The Gynaecia of Mustio are often considered within the panorama of medical Latin texts that come from a Greek model - in this case, the Γυναικεῖα of Soranus of Ephesus. This, on a certain extent, is absolutely true: our text is a treatise about gynaecology, supposedly written in the 6th century AD in an African area; its author, a Mustio or Muscio unknown otherwise, declares that he has translated a gynaecia following Soranum and the content of the work confirms this information. However, when we go a bit deeper inside the text, we see that it is not enough to define the Gynaecia as a translation of the Γυναικεῖα: the aim to write a book easily accessible and comprehensible for contemporary midwifes, as Mustio explains to us in his very introduction, is sincere and alive, and realised mainly through two important features: the language (muliebria uerba) and, the simplest and clearest one, explicative drawings. These are a picture of the anatomy of the uterus, where the author describes the organ, and some pictures of the different positions of the foetus inside the uterus, to explain the midwife how to deliver it correctly, in the chapter called de difficili et laborioso partu.

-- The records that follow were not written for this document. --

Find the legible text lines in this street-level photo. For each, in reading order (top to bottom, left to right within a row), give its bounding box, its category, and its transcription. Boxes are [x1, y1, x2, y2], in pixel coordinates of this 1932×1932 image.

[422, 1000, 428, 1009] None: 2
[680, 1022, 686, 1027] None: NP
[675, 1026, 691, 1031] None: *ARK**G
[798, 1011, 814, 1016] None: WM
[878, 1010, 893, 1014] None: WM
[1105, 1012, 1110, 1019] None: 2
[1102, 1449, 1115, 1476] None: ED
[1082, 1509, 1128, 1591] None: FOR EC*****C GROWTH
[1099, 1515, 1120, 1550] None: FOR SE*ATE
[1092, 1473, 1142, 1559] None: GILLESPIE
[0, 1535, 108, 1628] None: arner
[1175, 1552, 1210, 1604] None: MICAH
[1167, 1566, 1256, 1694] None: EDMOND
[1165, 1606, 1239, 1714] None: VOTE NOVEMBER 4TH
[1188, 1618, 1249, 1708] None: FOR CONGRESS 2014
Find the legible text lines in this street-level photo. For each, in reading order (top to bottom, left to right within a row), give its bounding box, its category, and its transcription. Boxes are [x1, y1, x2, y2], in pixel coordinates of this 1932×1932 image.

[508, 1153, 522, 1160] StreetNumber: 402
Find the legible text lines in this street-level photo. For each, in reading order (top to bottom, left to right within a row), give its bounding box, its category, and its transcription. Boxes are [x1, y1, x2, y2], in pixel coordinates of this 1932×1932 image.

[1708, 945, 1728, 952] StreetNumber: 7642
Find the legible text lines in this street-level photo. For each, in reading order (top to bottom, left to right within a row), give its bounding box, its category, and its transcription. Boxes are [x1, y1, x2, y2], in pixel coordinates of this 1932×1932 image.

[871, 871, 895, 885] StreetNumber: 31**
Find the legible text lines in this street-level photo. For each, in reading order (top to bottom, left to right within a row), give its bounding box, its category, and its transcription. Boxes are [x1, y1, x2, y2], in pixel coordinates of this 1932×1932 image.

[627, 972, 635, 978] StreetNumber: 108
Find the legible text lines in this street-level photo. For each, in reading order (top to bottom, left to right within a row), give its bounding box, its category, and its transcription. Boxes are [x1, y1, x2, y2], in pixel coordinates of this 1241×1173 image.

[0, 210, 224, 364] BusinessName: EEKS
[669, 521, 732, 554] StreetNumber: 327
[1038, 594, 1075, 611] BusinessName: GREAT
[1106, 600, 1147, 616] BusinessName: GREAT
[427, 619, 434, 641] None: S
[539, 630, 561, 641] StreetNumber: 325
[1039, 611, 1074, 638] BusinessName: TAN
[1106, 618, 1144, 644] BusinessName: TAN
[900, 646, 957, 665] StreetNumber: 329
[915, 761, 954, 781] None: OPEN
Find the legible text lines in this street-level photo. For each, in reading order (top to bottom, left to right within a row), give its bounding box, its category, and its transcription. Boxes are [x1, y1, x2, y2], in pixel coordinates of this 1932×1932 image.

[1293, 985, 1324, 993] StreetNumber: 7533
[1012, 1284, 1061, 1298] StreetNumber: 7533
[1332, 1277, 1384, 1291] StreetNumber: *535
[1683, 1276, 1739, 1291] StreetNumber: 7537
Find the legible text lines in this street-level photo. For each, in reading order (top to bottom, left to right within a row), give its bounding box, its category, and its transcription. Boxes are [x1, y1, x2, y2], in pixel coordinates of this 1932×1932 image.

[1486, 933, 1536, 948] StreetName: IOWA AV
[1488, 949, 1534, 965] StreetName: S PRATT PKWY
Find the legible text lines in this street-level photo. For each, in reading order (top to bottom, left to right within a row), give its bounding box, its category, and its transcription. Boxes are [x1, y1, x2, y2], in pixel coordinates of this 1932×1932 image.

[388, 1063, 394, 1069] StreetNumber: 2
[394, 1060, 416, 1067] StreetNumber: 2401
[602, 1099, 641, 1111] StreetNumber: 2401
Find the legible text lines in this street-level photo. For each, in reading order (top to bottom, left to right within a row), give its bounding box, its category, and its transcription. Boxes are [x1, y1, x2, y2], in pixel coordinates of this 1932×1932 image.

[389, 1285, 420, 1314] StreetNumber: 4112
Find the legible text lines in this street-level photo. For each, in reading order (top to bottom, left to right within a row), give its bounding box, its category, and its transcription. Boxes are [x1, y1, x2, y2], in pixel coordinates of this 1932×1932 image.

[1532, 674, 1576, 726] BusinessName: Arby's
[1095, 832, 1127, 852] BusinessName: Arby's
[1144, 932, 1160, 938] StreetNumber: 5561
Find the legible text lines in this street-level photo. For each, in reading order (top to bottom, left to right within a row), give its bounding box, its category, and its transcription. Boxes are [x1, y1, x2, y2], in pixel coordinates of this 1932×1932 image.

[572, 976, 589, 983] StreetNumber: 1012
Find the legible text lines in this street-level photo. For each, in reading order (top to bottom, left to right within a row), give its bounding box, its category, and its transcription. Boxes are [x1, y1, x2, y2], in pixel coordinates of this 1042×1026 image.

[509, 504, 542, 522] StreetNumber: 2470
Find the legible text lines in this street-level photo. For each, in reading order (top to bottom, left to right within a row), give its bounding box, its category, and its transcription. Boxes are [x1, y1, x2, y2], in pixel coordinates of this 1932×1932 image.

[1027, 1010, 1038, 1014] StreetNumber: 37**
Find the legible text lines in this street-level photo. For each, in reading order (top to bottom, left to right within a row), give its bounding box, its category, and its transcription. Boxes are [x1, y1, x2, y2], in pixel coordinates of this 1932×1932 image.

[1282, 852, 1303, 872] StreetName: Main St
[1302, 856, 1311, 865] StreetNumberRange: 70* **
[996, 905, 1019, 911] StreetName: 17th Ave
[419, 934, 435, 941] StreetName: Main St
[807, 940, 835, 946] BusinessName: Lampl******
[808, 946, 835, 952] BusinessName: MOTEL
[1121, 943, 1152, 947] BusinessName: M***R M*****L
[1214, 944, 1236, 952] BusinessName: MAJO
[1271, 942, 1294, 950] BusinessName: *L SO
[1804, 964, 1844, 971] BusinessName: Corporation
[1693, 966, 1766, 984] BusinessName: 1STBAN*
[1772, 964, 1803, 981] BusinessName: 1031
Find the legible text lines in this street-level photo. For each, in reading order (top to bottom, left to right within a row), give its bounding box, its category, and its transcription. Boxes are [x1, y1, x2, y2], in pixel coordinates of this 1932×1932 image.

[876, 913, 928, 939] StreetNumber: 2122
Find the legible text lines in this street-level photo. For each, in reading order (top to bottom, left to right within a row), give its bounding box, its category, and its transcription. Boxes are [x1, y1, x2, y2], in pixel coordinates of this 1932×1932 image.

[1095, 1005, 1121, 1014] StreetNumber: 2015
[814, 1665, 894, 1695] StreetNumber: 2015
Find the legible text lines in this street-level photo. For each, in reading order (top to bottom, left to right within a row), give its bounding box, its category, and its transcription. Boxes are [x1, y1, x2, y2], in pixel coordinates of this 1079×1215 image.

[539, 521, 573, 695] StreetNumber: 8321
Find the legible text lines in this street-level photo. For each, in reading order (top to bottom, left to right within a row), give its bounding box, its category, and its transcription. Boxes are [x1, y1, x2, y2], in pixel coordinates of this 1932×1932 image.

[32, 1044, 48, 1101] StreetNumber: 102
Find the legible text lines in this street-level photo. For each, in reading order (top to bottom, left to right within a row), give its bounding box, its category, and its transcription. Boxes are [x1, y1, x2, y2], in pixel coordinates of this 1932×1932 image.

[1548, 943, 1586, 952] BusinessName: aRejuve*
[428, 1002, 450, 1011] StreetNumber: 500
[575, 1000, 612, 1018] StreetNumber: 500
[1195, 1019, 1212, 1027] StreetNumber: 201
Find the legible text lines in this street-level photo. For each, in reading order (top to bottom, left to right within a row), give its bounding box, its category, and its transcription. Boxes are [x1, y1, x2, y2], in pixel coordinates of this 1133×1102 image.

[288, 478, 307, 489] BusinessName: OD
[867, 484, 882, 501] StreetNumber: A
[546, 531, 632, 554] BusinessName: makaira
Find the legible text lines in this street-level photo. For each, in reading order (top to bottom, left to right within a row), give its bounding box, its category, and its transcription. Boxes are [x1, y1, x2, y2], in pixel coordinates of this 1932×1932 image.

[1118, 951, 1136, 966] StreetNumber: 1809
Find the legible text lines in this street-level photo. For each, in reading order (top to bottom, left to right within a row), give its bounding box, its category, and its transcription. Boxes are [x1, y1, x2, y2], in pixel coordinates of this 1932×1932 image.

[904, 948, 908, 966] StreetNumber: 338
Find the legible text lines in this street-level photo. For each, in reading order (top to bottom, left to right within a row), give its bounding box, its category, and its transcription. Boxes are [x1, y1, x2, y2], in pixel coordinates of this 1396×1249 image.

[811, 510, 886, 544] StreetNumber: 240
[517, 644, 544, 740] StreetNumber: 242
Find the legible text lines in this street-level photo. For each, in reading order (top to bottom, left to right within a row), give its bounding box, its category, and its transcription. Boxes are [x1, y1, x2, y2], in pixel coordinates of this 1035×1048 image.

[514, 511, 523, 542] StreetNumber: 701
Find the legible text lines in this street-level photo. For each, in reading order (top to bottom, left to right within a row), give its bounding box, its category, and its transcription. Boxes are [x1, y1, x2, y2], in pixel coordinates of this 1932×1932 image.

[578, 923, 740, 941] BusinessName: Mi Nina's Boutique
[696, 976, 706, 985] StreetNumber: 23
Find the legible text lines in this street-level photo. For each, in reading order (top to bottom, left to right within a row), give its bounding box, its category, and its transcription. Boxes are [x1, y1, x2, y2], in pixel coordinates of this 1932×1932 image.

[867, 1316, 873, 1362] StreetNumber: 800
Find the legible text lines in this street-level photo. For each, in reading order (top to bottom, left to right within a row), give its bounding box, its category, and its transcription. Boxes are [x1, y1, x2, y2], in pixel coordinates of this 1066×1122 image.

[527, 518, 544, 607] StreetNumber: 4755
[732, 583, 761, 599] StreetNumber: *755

These drawings are one of the most characteristic elements of the Gynaecia, so much so that some of the minor witnesses of its manuscript tradition are sections containing only the above mentioned chapter, as part of medicine miscellanies. In these cases, the drawings can be considered a sort of separated book, a little album of pictures that exemplifies the double nature of an explicative drawing, connected and yet independent from its text and context. In this paper, I would like to look at these drawings with the new perspective of approaching to a very unusual and different kind of object, as something in relationship with the text transmitted but not really part of it, and as an instrument used for pedagogical purposes, that can speak to us about midwifes and gynaecologists’ education. I will also argue that the presence of drawings in the Gynaecia of Mustio, far from being representative of the great quantity of pictures that would have been present in the Γυναικεῖα of Soranus - as Ann E. Hanson and Monica H. Green suggested - are really, as said before, a tool chosen by the author to make his text really available and useful for contemporary midwifes, and that separates it from its model with a new originality and intentionality.